# TASK:
In the essay on "The Frogs" below, what does Euripides's mother sell to pay for his education?

# EXERCISE TEXT:
· · ·

Previously in this series
by Larry Fyffe
(F)atty Aphrodite's mama - I bend to you & with sex mad eternity at my vegetable show (Bob Dylan: Tarantula)
Something’s up ~ it’s well known that Aphrodite’s not fat, not at all; said to be the daughter of the sea, the goddess of love is sexually alluring.
Not so well known perhaps is that Greek playwright Euripide’s mama sells vegetables in order to obtain money for her son’s education.
In the ancient Greek satirical play entitled “The Frogs”, according to its author Aristophanes anyway, the degenerate state of contemporary Athenian plays demands a return to the days when art was in the skilled hands of an educated elite rather than audiences having to sit through the works of lesser quality written by less-educated citizens.
Proclaims Aristophanes, it’s better still to have an educated playwright like Aeschylus who strives in his plays to bring out the best in people of all classes ~ rather than one like Euripides who considers human behaviour largely determined by an individual’s social status.
In the satirical play “The Frogs”, Dionysus, supposed a regenerative god, travels across the river to Hades where the demigod oversees a “Judgement of Paris”, so to speak.
On a balance scale, he weighs the content of dramas written by ‘old school’ Euripides, a writer of tragedies who brings the heroes of classical mythology down to earth, but then provides little advice on how to improve the rather stagnated state of the theatre in Athens; other than to spout forth what amounts to nothing more than dribble from the well-ordered Apollonian ‘intellectual’ establishment.
The weight of Aeschylus’ plays compared with those of Euripides demonstrates that the day has come for the latter’s tragedies to die, and be replaced by those written by Aeschylus who models himself after the heroic mythological gods (even a demigod like blunder-prone strongmam Hercules will do); at least offered would be some practical solutions to fix the fallen state of Athenian art; so too, the city’s economic and political woes would be addressed ~ though through the safety of humorous satire, of course.
Below, quoted from the short book ‘Tarantula’ below, lampooned are the critics of the innovative American poet Walt Whitman of modern times:
"(S)o you're out to save the world are you? you imposter - you freak! you're a contradiction! you're afraid to admit you're a contradiction! you're misleading! ...... sincerely yours, Froggy
(Bob Dylan: Tarantula)

· · ·

# THE DATA:
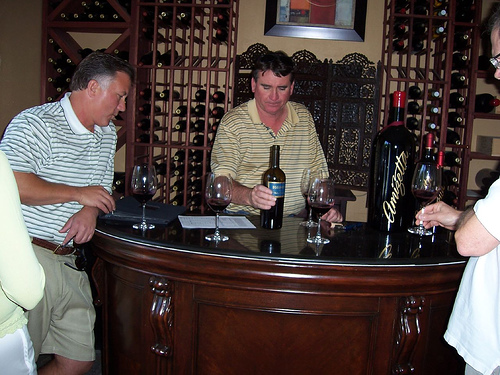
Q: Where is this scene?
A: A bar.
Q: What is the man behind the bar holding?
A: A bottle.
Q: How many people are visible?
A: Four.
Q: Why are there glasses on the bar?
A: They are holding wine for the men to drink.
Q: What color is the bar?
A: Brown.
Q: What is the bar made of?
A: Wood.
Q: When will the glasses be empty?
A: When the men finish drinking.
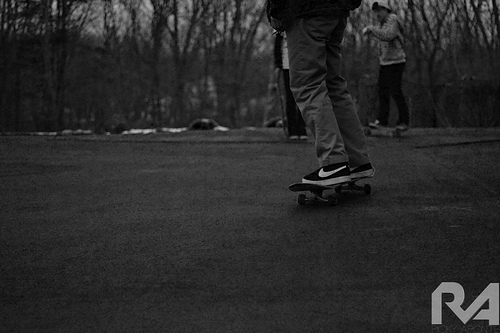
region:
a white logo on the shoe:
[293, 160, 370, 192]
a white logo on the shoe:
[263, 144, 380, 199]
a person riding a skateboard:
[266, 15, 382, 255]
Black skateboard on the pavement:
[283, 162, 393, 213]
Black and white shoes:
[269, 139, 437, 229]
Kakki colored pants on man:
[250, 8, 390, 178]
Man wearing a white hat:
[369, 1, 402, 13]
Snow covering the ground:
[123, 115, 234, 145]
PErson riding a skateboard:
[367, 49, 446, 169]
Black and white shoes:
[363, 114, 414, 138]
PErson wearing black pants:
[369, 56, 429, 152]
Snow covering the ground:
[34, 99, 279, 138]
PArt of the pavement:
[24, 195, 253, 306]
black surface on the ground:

· · ·

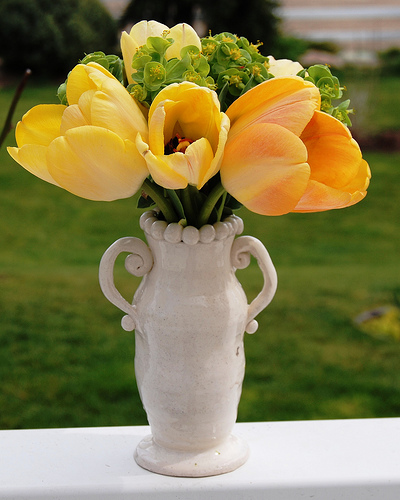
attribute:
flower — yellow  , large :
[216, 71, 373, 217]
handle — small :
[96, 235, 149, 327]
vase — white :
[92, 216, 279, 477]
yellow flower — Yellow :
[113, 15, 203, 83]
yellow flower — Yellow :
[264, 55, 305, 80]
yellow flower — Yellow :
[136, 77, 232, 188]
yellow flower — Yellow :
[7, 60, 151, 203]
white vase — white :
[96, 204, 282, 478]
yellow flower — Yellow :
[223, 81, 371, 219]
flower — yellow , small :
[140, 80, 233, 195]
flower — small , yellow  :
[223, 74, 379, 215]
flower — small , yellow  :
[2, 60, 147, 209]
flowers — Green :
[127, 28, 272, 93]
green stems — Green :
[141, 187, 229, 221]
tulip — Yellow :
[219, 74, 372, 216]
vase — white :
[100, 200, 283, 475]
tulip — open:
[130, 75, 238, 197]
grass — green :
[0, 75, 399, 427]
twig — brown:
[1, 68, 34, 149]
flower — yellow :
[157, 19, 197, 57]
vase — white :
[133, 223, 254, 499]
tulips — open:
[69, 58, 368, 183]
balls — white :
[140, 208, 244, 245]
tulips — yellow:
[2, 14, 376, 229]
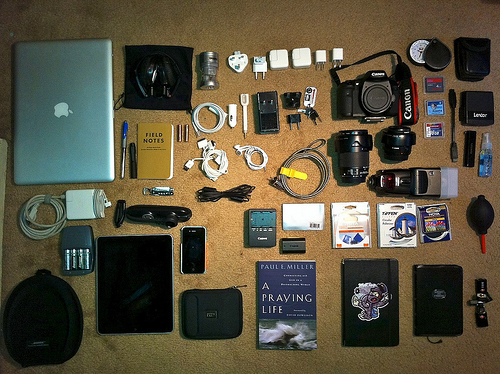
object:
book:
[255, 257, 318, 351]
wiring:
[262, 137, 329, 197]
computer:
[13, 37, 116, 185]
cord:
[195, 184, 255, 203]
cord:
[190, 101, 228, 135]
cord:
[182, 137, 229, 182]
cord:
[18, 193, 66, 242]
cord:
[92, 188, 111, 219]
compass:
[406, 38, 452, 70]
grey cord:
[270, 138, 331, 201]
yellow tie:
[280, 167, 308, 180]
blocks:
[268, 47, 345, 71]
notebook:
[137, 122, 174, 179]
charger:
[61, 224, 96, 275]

· · ·

# TASK ANSWER:
She sells vegetables.